In a vulgar display of favoritism, the government is now preparing to compensate foreign vaccine maker Pfizer, a benefit that has not been given to any vaccine maker to date. While the compensation is available to all manufacturers, it will also cover Bharat Biotech, whose vaccine is being administered under an emergency use authorization, as phase III trials have not been completed.
The haunting question should be why are basic services failing to reach those most in need? Why has routine immunization not reached all children?
The government must move beyond the so-called market-based “solutions” (as they often add to the problem) if it is to have a positive impact on those most in need. Initiatives such as the use of drones to deliver vaccines need to be looked at very carefully because of the past history where corporate profits have taken precedence over people’s interests.
Furthermore, the haunting question should be why are basic services failing to reach the populations most in need? Why has routine immunization not reached all children? Why are most deaths due to diseases that were primarily preventable? Why do companies whose products make us sick and sick continue to make profits when our populations suffer from multiple pandemics of preventable diseases? Why is profiting from illness a norm and not a crime against humanity?
During a mock exercise on April 26, 2021 in the morning at Paras Hospital in Agra, owner Dr Arinjay Jain, facing a severe oxygen shortage, cut off his power for 5 minutes to 96 patients to check which patients were critical. 22 patients were identified who began to turn blue. The other 74 were ordered to take care of their own oxygen.

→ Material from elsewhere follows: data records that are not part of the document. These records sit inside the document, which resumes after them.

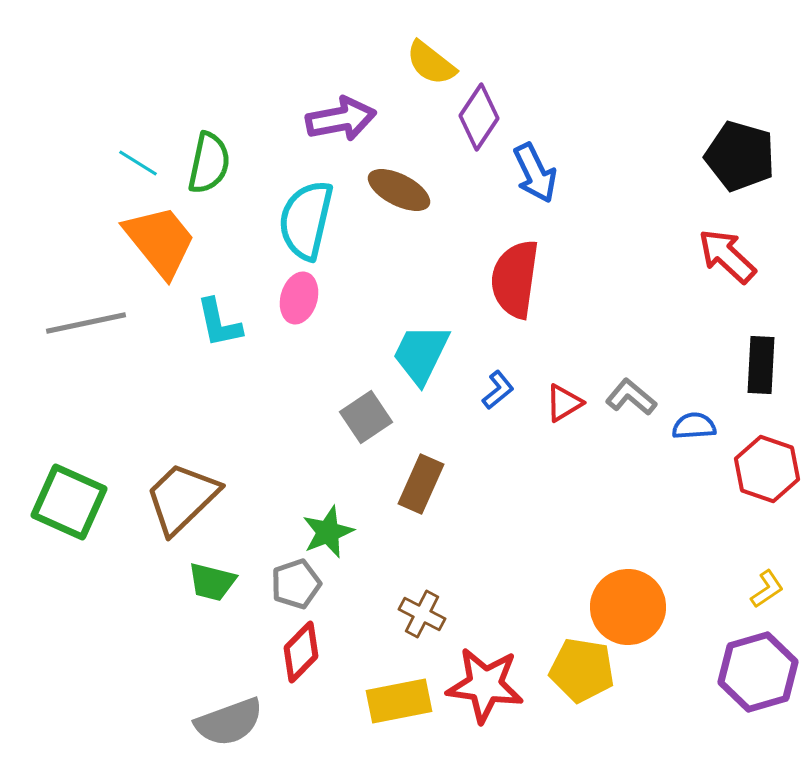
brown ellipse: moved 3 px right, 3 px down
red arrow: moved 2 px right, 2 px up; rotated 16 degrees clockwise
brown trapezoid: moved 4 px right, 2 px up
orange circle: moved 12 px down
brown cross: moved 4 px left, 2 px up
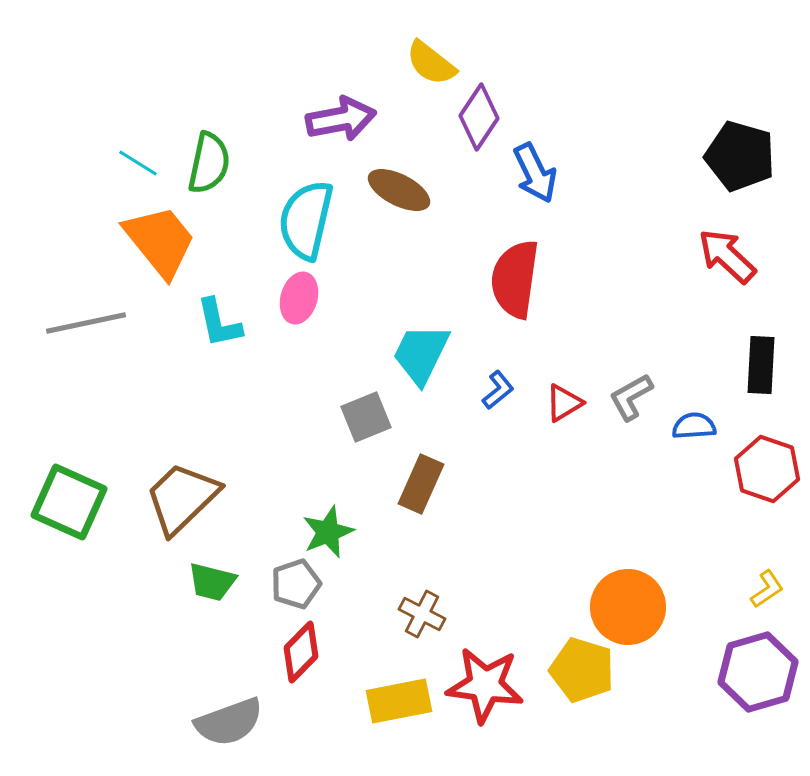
gray L-shape: rotated 69 degrees counterclockwise
gray square: rotated 12 degrees clockwise
yellow pentagon: rotated 8 degrees clockwise
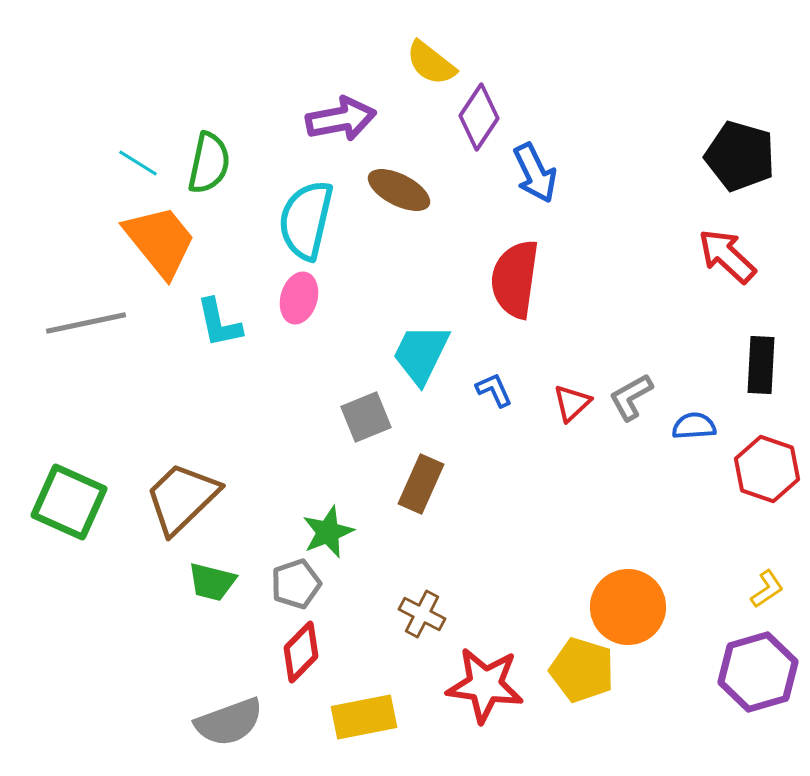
blue L-shape: moved 4 px left; rotated 75 degrees counterclockwise
red triangle: moved 8 px right; rotated 12 degrees counterclockwise
yellow rectangle: moved 35 px left, 16 px down
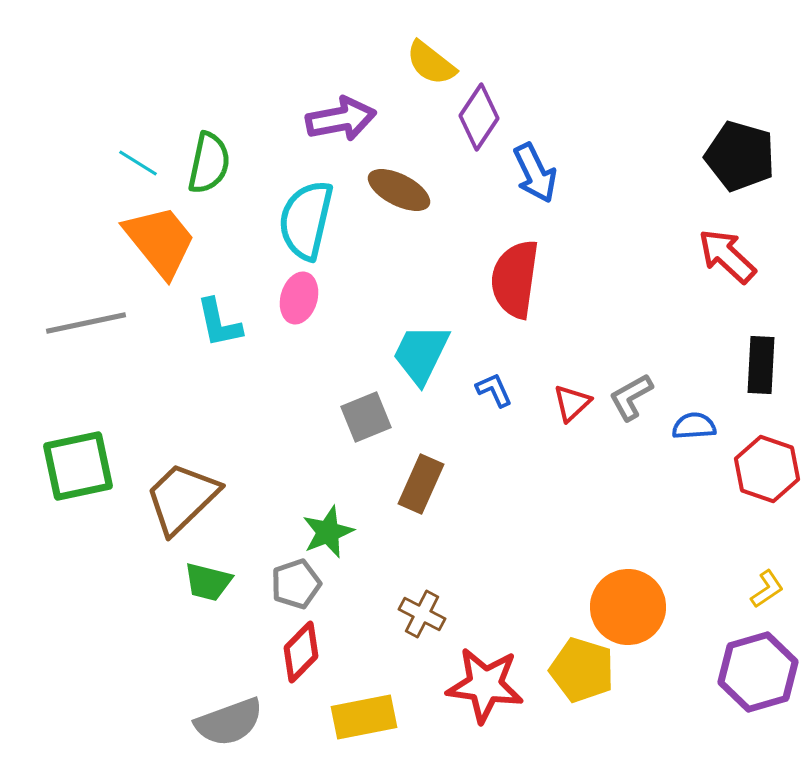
green square: moved 9 px right, 36 px up; rotated 36 degrees counterclockwise
green trapezoid: moved 4 px left
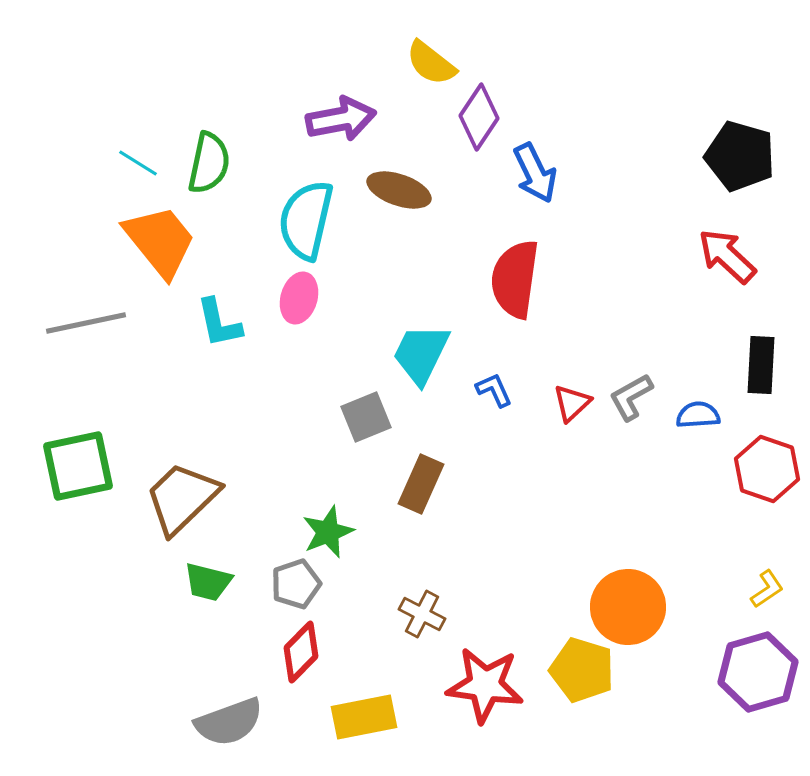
brown ellipse: rotated 8 degrees counterclockwise
blue semicircle: moved 4 px right, 11 px up
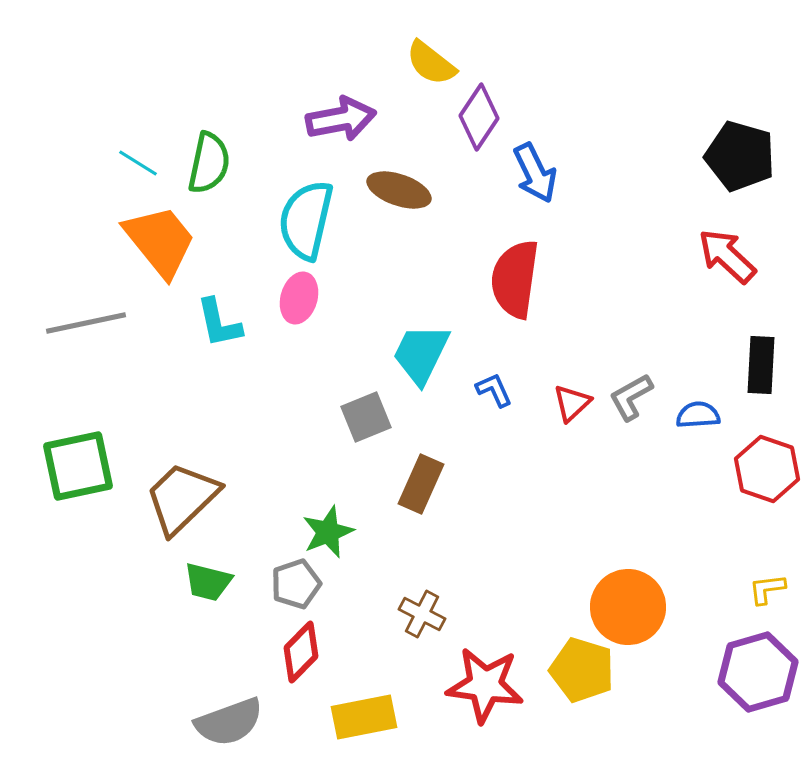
yellow L-shape: rotated 153 degrees counterclockwise
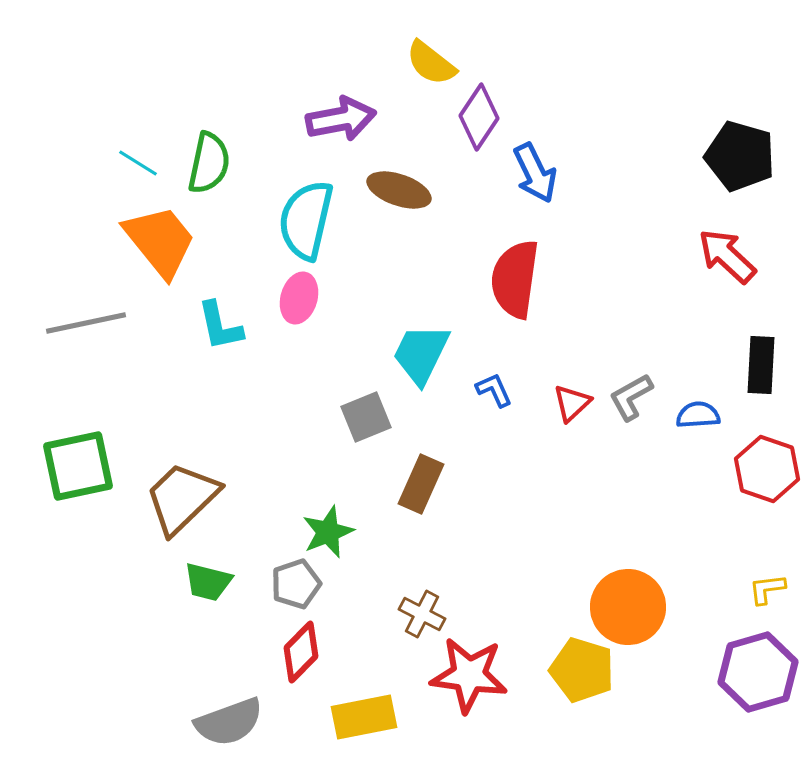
cyan L-shape: moved 1 px right, 3 px down
red star: moved 16 px left, 10 px up
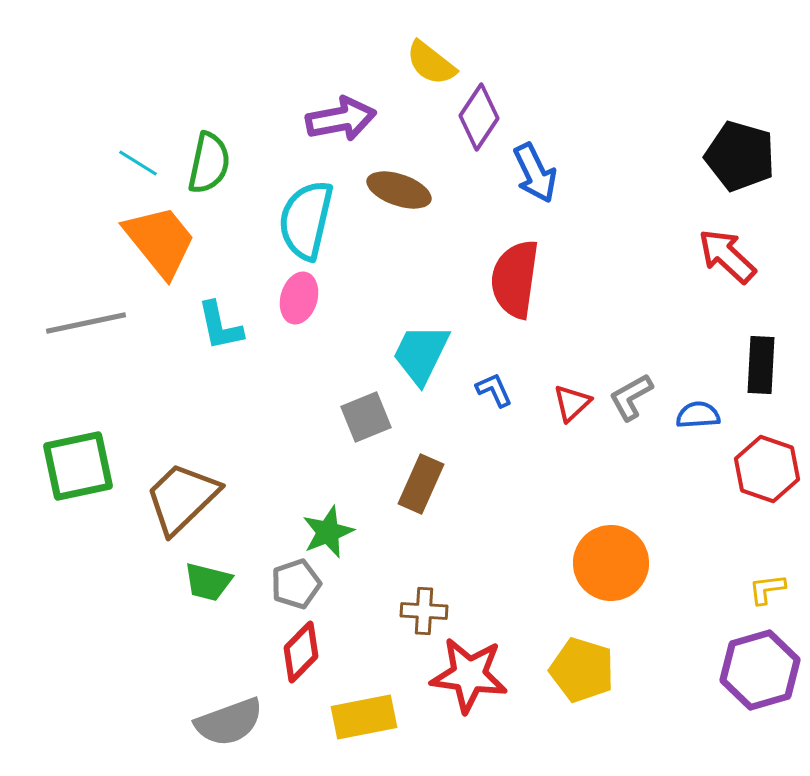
orange circle: moved 17 px left, 44 px up
brown cross: moved 2 px right, 3 px up; rotated 24 degrees counterclockwise
purple hexagon: moved 2 px right, 2 px up
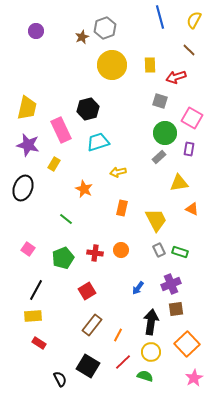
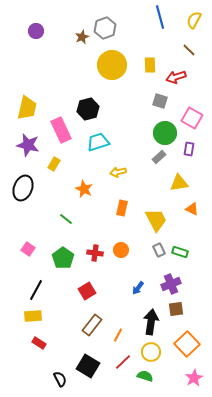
green pentagon at (63, 258): rotated 15 degrees counterclockwise
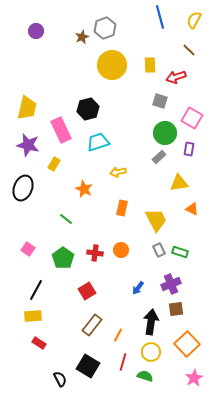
red line at (123, 362): rotated 30 degrees counterclockwise
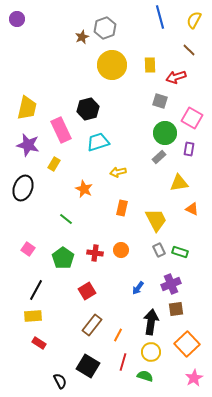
purple circle at (36, 31): moved 19 px left, 12 px up
black semicircle at (60, 379): moved 2 px down
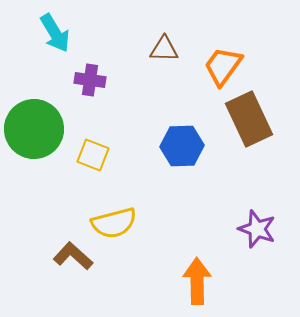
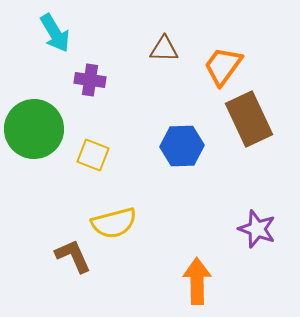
brown L-shape: rotated 24 degrees clockwise
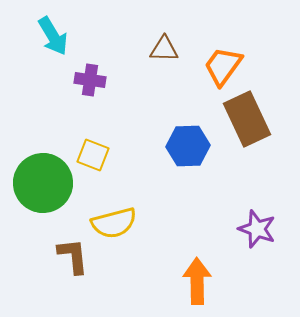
cyan arrow: moved 2 px left, 3 px down
brown rectangle: moved 2 px left
green circle: moved 9 px right, 54 px down
blue hexagon: moved 6 px right
brown L-shape: rotated 18 degrees clockwise
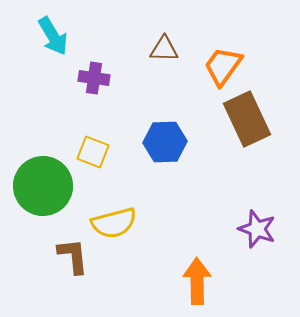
purple cross: moved 4 px right, 2 px up
blue hexagon: moved 23 px left, 4 px up
yellow square: moved 3 px up
green circle: moved 3 px down
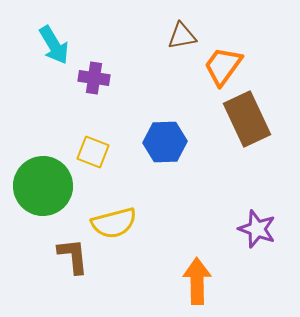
cyan arrow: moved 1 px right, 9 px down
brown triangle: moved 18 px right, 13 px up; rotated 12 degrees counterclockwise
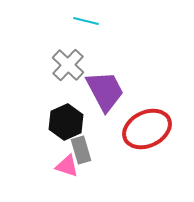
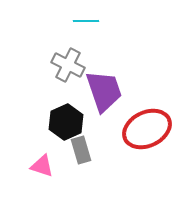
cyan line: rotated 15 degrees counterclockwise
gray cross: rotated 16 degrees counterclockwise
purple trapezoid: moved 1 px left; rotated 9 degrees clockwise
pink triangle: moved 25 px left
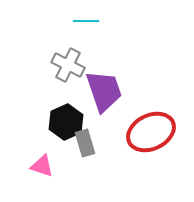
red ellipse: moved 4 px right, 3 px down
gray rectangle: moved 4 px right, 7 px up
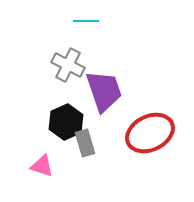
red ellipse: moved 1 px left, 1 px down
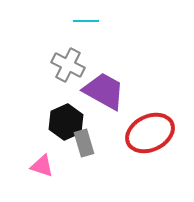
purple trapezoid: rotated 42 degrees counterclockwise
gray rectangle: moved 1 px left
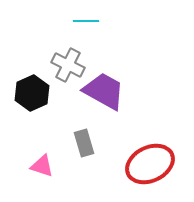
black hexagon: moved 34 px left, 29 px up
red ellipse: moved 31 px down
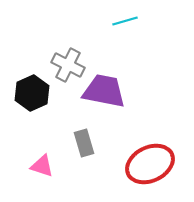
cyan line: moved 39 px right; rotated 15 degrees counterclockwise
purple trapezoid: rotated 18 degrees counterclockwise
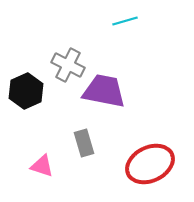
black hexagon: moved 6 px left, 2 px up
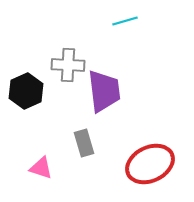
gray cross: rotated 24 degrees counterclockwise
purple trapezoid: rotated 72 degrees clockwise
pink triangle: moved 1 px left, 2 px down
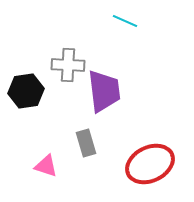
cyan line: rotated 40 degrees clockwise
black hexagon: rotated 16 degrees clockwise
gray rectangle: moved 2 px right
pink triangle: moved 5 px right, 2 px up
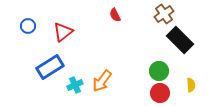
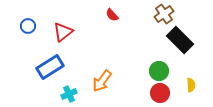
red semicircle: moved 3 px left; rotated 16 degrees counterclockwise
cyan cross: moved 6 px left, 9 px down
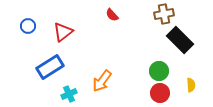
brown cross: rotated 24 degrees clockwise
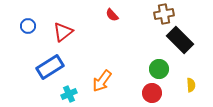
green circle: moved 2 px up
red circle: moved 8 px left
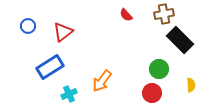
red semicircle: moved 14 px right
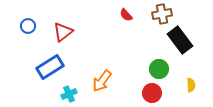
brown cross: moved 2 px left
black rectangle: rotated 8 degrees clockwise
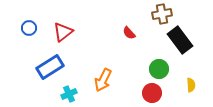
red semicircle: moved 3 px right, 18 px down
blue circle: moved 1 px right, 2 px down
orange arrow: moved 1 px right, 1 px up; rotated 10 degrees counterclockwise
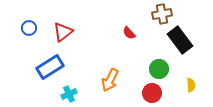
orange arrow: moved 7 px right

The hospital claimed that only seven patients died over the next two days, but an investigation reveals that 16 have died. Paradoxically, the hospital received a good blow. While Jain was naive enough to admit his dilemma and his so-called greater experience, who should be held responsible for patient deaths due to neglect inside public hospitals and while waiting for hospital beds in the ambulances outside?
We must remember that in 2017, when oxygen scarcity was not yet a pervasive phenomenon, Dr Kafeel Khan lost his job simply because the oxygen supply from BRD Medical College in Gorakhpur, where he was nodal officer of the encephalitis service, was interrupted due to non-payment of contributions, which he was not responsible for as proved by a ministerial investigation.
Seventy children had died by then. If punitive action is the answer, then the death scale requires even more heads this time around and more institutions and establishments or even entire governments should be sealed for abdication of responsibility! But probably by giving the hospital in Paras a good blow, the government does not want to open a Pandora’s box.